As a fellow Hobbist Ive been wondering why do we do this. Over the past few years I've watched myself spending money like it grew on a tree in my back yard on Massages and Escort Services. I've tried to add up the amount I've spent, but the numbers get so high it frightens me. What are we searching for? Are we so lonely that we go to these girls looking for happiness? It seems to me as soon as I leave, I feel even more empty. Do we let lust destory and take place of love? Is it so easy to call a escort or go get a massage with that Happy Ending, that makes us afraid to search for a real relationship? I'm not judging anyone, and I'm not preaching. I'm just trying to understand. Most of the girls that I visit with are young enough to be my daughter. Does that make me a pervert? I think this middle age crisis thing really hits us hard, or at least me it does. Am I trying to hang on to my youth by seeing these young girls? This is just like any addiction it always leaves us wanting more. Never satisfying us for long. I met this one young lady for a massage, she was great. She seemed different from the rest.
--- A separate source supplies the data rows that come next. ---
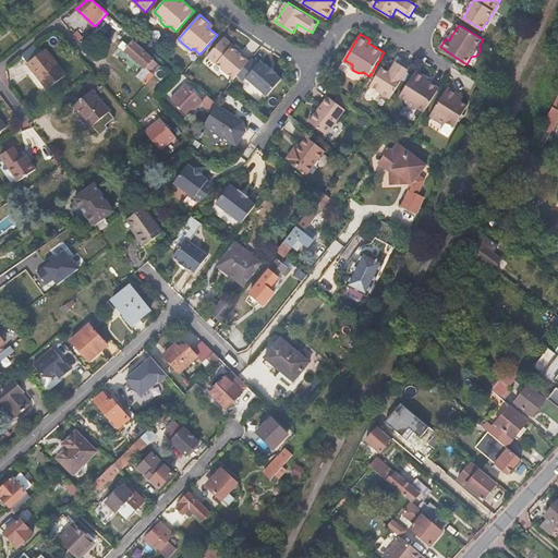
[(223,38),(240,52),(241,50),(225,36),(223,38)]
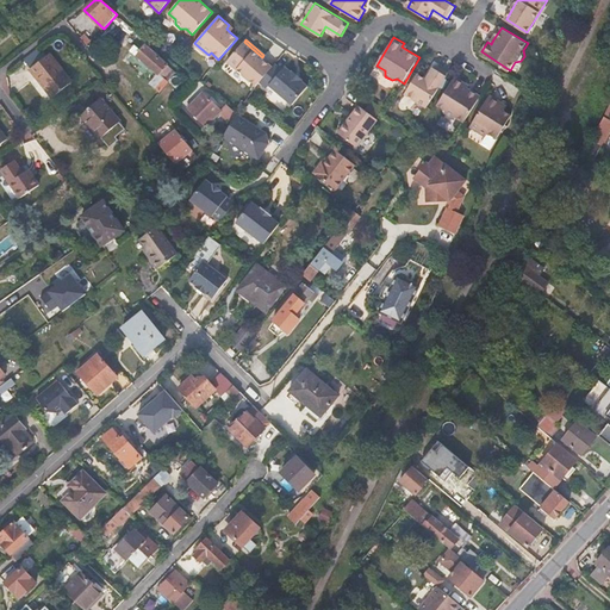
[(261,82),(273,68),(262,57),(244,42),(228,61),(257,87),(261,82)]
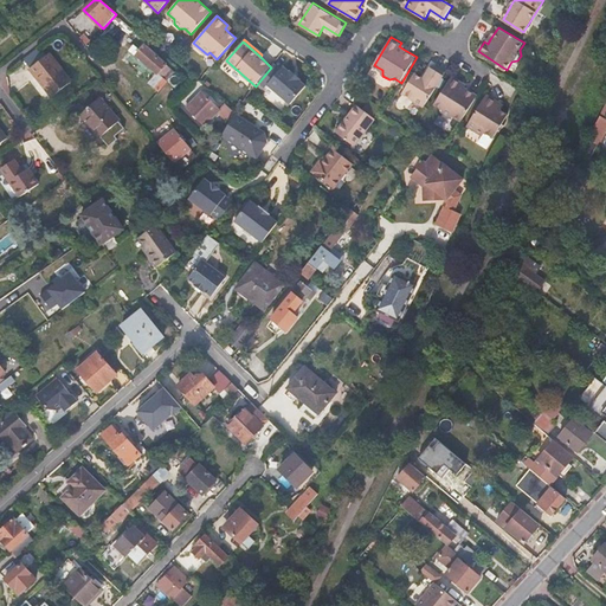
[(171,68),(153,52),(146,45),(141,51),(137,55),(158,73),(150,82),(149,83),(158,91),(167,81),(163,76),(171,68)]
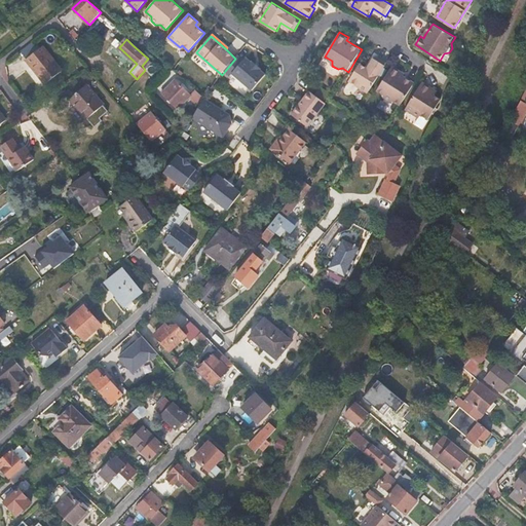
[(64,70),(46,45),(29,58),(47,81),(64,70)]
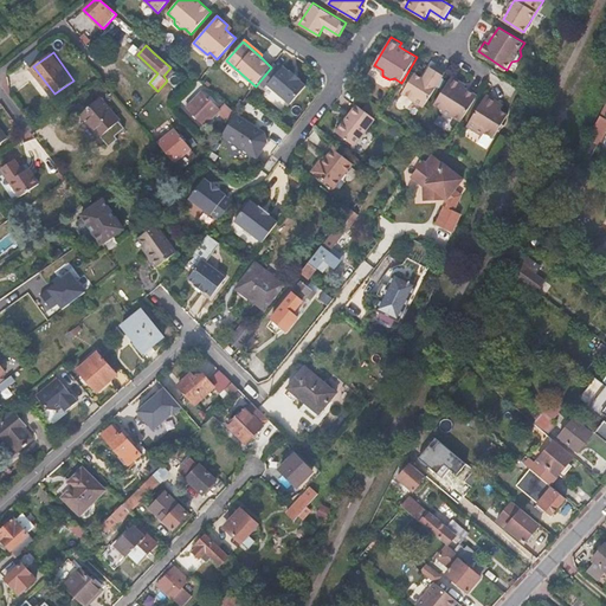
[(158,73),(137,55),(130,62),(150,82),(158,73)]
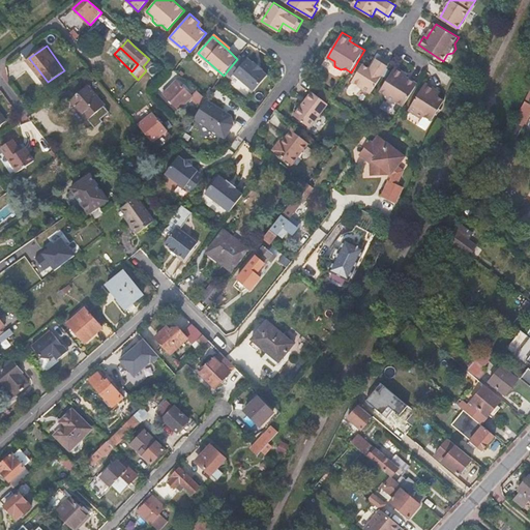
[(374,91),(391,62),(380,55),(373,67),(364,63),(355,80),(374,91)]
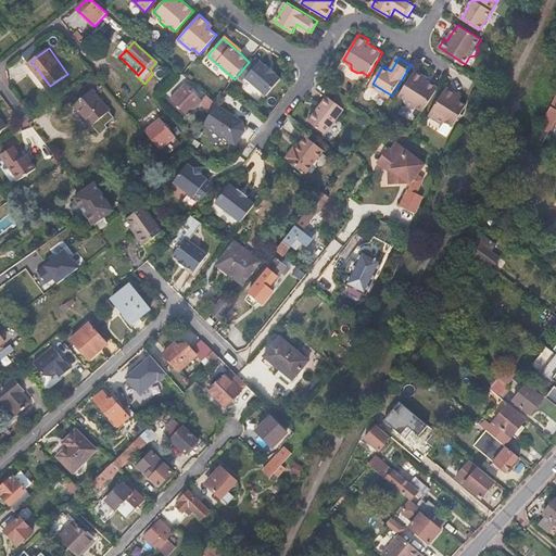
[(257,65),(251,60),(249,62),(238,75),(243,80),(245,78),(266,97),(280,80),(275,75),(276,74),(267,65),(266,67),(261,62),(257,65)]
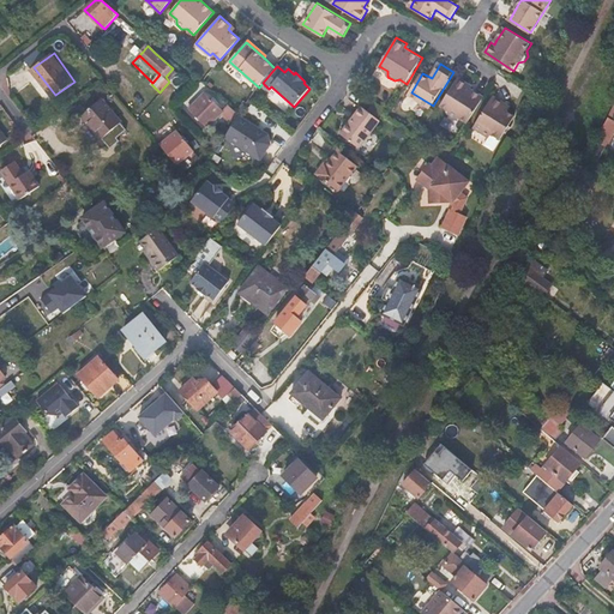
[(470,121),(486,95),(473,88),(469,85),(470,82),(461,76),(443,104),(451,109),(452,115),(458,119),(463,118),(470,121)]
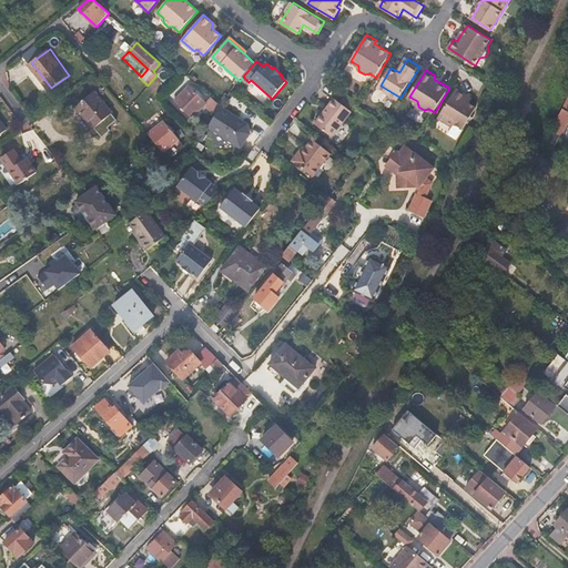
[(205,105),(208,103),(190,87),(175,101),(192,118),(205,105)]
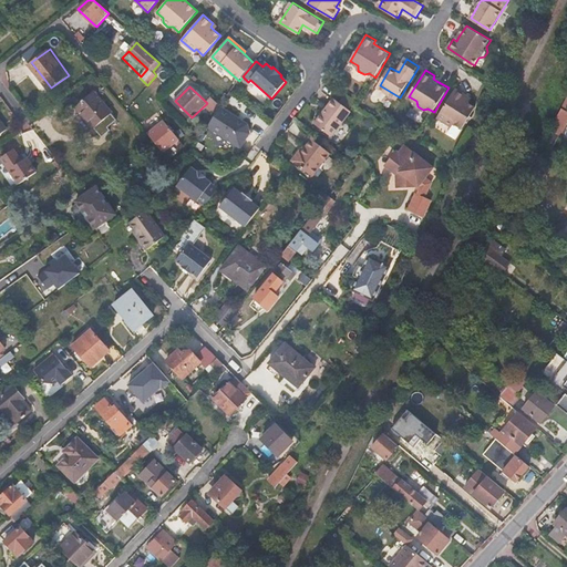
[(468,99),(471,93),(459,86),(441,116),(456,125),(452,132),(461,136),(480,105),(473,101),(468,99)]
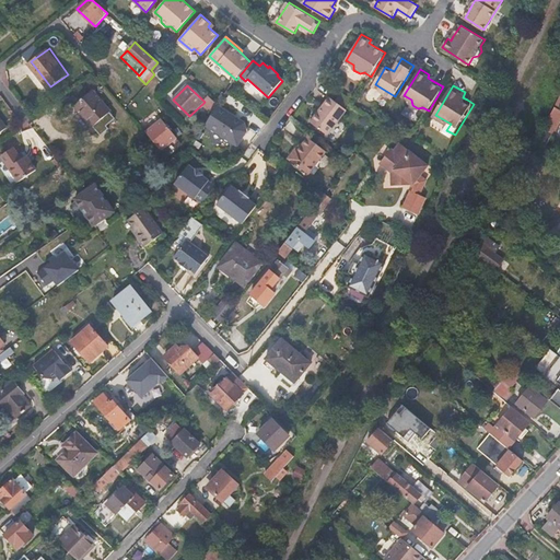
[(112,109),(94,89),(77,104),(94,125),(112,109)]
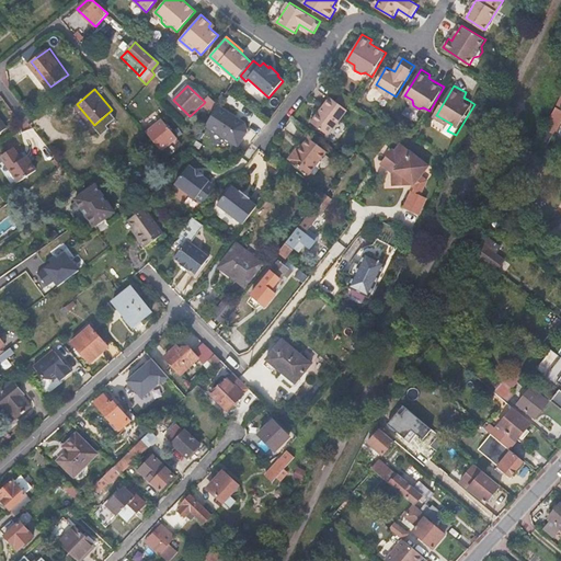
[(218,105),(209,96),(205,102),(203,104),(213,114),(218,106),(218,105)]
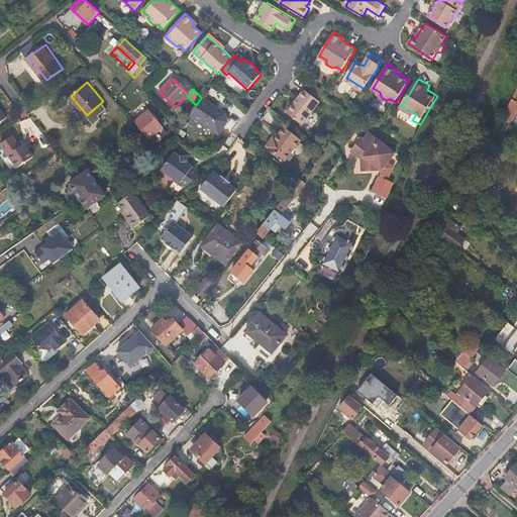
[(303,124),(320,102),(304,90),(287,112),(303,124)]
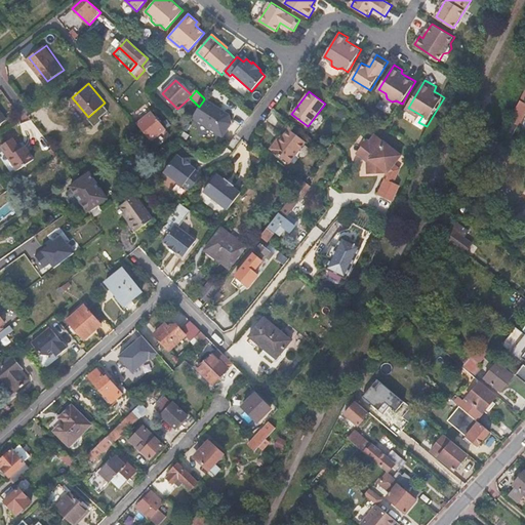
[(199,107),(192,118),(221,137),(231,124),(230,116),(204,99),(199,107)]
I felt the time I spent with her was something special. I made the mistake and started to care about her. We started seeing each other away from her work. Even went out to eat a few times. I would run anytime she needed anything, to help her. Then I started to notice she wasn't really into me, it was the things I was doing to help her out. These girls really don't care about us. It's the money and the things they can get from us that they care about. Well thats life. Will I ever break this addiction? Wish I had a answer. Only time will tell.
tgphd
10/06/2010 08:43 am

posts: 0

I think you mean addiction. I have pondered the same thing. It makes it hard to have a realtionship with someone closer to my age. I have always dated younger women. Unfortunately the age I want to date hasn't increased with my aging. I am getting tired of seeing such young girls but I have a hard time finding an older escort or civie who I feel comforable with. It is a skin and tone issue.